Any clue how strands and fibers are actually represented?
The simplest scenario is in pixel shading, where 4 quads of fragments are grouped to form what Intel calls a qquad.
Depending on the kind of code contained in the pixel shader and on the number of render targets written, each of the hardware threads that undertake pixel shading will take "batches" of qquads.
The program that actually runs on Larrabee will be a loop, "for each qquad: shade".
This is similar to the discussion we've been having recently about making a kernel produce more than one result: logically making one invocation compute multiple work items.
So, a fibre corresponds with a qquad. "Fibre" is purely software-implemented multi-threading. "Strand" is then the number of elements that share a program counter.
In Larrabee it appears that the normal way fibres will be constructed is from 16 strands.
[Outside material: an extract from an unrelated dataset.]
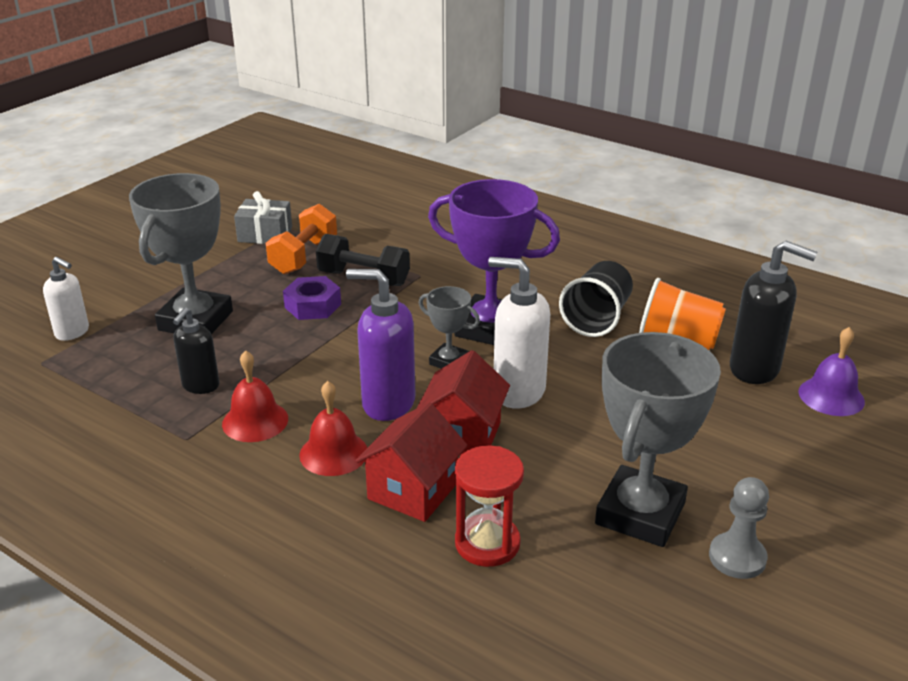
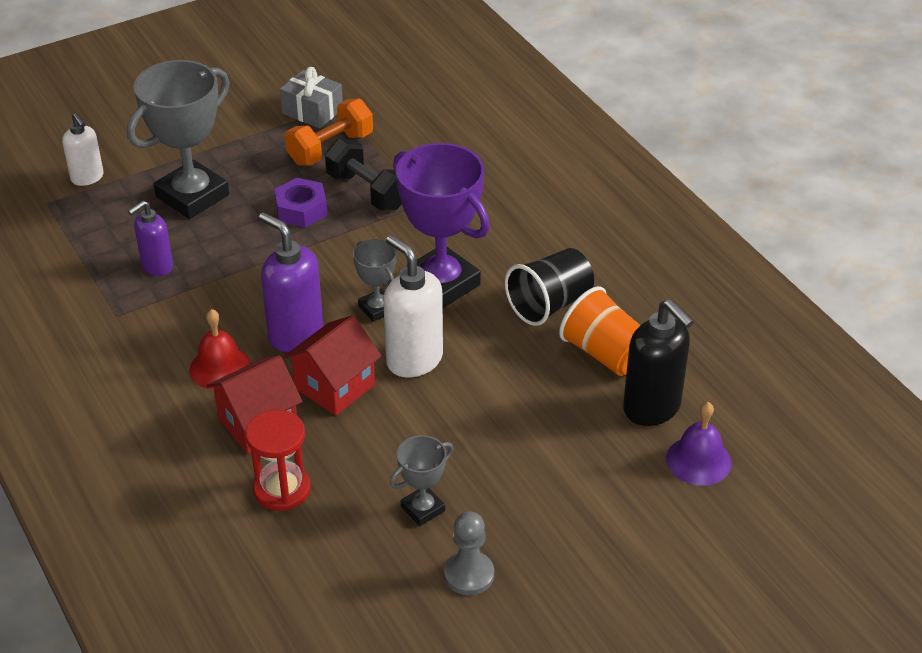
camera: 25 degrees right, 10 degrees up
black soap dispenser [173,307,220,394] -> purple soap dispenser [128,200,173,276]
red bell [222,350,288,442] -> none
grey trophy [595,332,721,547] -> grey trophy [390,435,454,526], size x0.50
There's no reason not to use more (and for double-precision the minimum would be only 8) but this would prolly be a tweak for performance.
Can I take a single hardware thread and do anything I want
Yep. If there's 4GB of memory then you have 4GB/64 bytes (64 bytes = 16 scalars packed) ~67M variables that you can store in memory. If you have 32 cores and 4 hardware threads per core, that's 0.5MB per thread of private variables per hardware-scheduled context.
How you split up memory (and allocate some for shared storage, e.g. as textures usuable by all threads) is up to you, depending on how coarse- or fine-grained you want to make your work-items.
I'm also curious as to how hardware and software switching are going to work together.
As far as I can tell the 4 hardware threads (contexts) run symmetrically, by default. This may be how Intel hides read-after-write latency in the register file.
It appears that individual contexts can be put to sleep - they may request it. Not sure. This happens when a long-latency operation is started and they have no instructions that can be issued in the shadow of that latency. Ideally the contexts make their requests as early as possible in order to fill the latency-shadow with work, but obviously the randomness of memory operations makes that unpredictable.
Jawed